There are major tax advantages of alpaca ownership including the employment of depreciation, capital gains treatment and, for active hands-on owners, the benefit of offsetting your ordinary income from other sources with expenses from your farming business.  Wealth building by deferring taxes on the increased value of your herd is also a big plus. 

► Alpaca Compounding -- Alpacas reproduce almost every year and about one-half of their crias (babies) are females. When you retain the offspring in your herd, they begin producing babies, therefore increasing your herd size. 
► Tax-Deferred Wealth Building -- As your herd grows, you postpone paying income tax on its increasing value until such time as you begin selling the offspring.
► Tax Advantages -- Raising alpacas at your own ranch for profit, leasing or agisting (boarding) your animals can offer some very attractive tax advantages. 
► Fiber Sales -- Fiber is often and readily sold to cottage industries that revolve around hand spinning and weaving for an average of $2 to $6 an ounce. Each animal will produce five to eight pounds of fleece a year. A North American fiber co-op, endorsed by the Alpaca Owners and Breeders Association (AOBA), offers an additional fiber outlet for all breeders.
► Your Investment Can Be Protected -- Alpacas can be fully insured against loss.

Lifestyle Advantages


Raising alpacas is a rewarding experience for families with children and also for couples approaching retirement who want to blend an income producing business with a peaceful, stress-free lifestyle.

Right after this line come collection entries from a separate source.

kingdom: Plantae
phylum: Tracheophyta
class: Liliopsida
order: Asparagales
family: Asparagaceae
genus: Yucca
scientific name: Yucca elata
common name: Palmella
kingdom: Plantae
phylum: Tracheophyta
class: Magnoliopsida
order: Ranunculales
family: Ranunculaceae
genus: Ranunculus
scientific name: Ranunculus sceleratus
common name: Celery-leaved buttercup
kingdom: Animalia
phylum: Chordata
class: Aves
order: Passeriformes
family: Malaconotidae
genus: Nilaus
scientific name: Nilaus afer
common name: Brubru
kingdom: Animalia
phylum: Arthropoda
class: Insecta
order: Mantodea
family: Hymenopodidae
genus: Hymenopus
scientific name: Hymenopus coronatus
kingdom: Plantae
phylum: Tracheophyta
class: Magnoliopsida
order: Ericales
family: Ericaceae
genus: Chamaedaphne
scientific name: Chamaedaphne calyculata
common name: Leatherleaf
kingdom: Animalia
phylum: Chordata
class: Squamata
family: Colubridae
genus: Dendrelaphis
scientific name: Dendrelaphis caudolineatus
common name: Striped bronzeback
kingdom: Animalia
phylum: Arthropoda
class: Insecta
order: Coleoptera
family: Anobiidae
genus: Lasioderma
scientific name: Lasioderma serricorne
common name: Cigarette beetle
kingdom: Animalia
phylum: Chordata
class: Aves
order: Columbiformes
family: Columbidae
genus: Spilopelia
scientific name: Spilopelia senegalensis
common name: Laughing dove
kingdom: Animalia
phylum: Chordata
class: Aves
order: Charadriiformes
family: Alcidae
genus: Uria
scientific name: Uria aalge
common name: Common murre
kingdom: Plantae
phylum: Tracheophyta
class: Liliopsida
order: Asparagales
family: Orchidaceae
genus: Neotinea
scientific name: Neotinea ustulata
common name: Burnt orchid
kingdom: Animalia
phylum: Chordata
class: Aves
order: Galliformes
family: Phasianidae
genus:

► Can provide both income and pleasure -- impressive financial returns are combined with a fun hands-on lifestyle which has captivated people searching for a simpler and more rewarding way of life
► Wonderful travel opportunities to attend the many alpaca events around the country, including local and state fairs, alpaca farm open houses, auctions and conferences.
► Opportunity to get involved in selling products made from alpaca fiber as a hobby or an additional home-based business venture -- spinning and weaving of fiber is a skill that can lead to profits.